Top of Given data

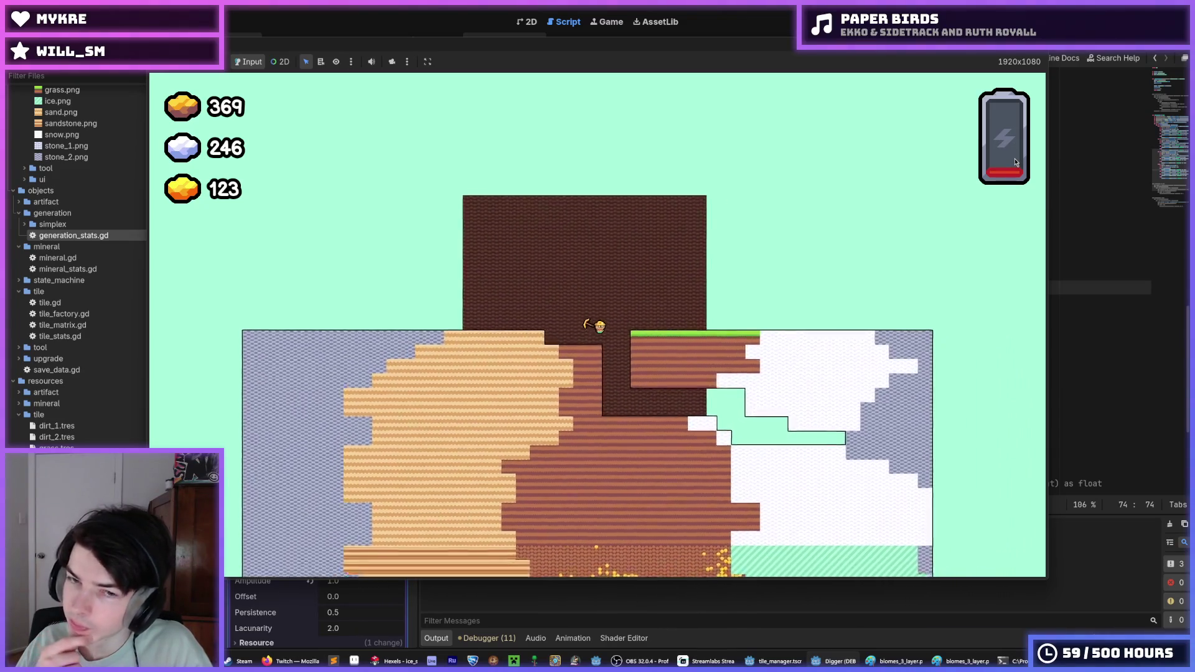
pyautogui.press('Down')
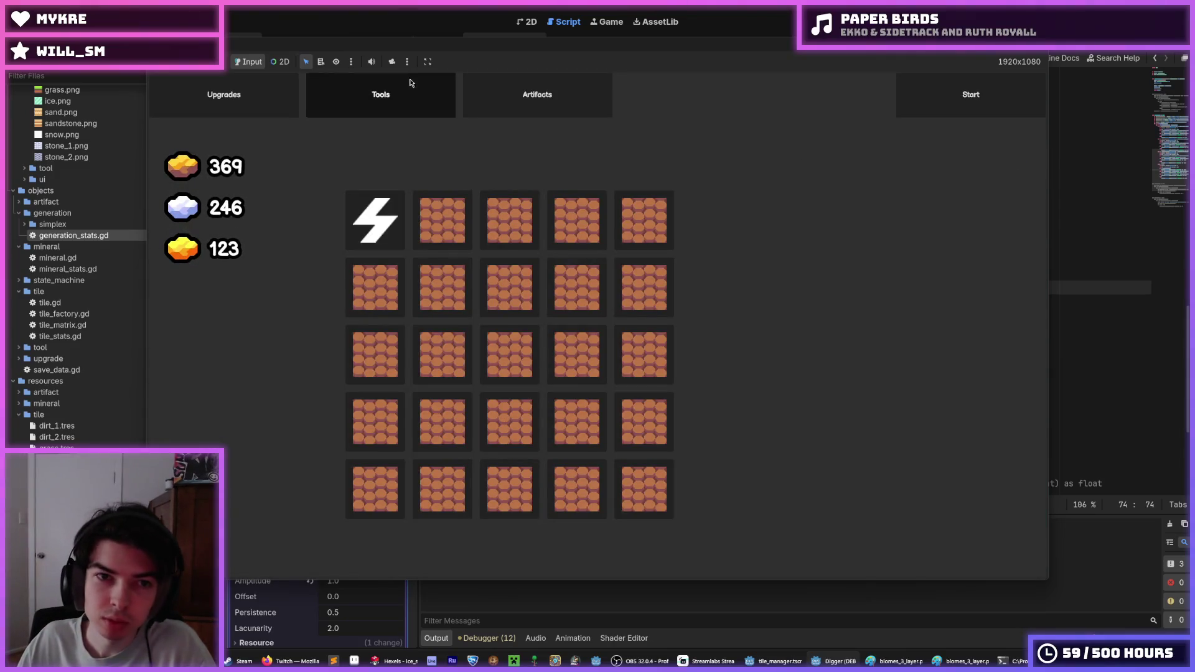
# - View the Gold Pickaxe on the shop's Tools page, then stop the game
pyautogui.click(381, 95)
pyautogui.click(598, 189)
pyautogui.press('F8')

Bottom of Given data

■ **What this task involves**: Although the records contain pictures, your copy should hold only the text, reproduced exactly.

■ **Solution to this problem**:
pyautogui.press('Down')
# - View the Gold Pickaxe on the shop's Tools page, then stop the game
pyautogui.click(381, 95)
pyautogui.click(598, 189)
pyautogui.press('F8')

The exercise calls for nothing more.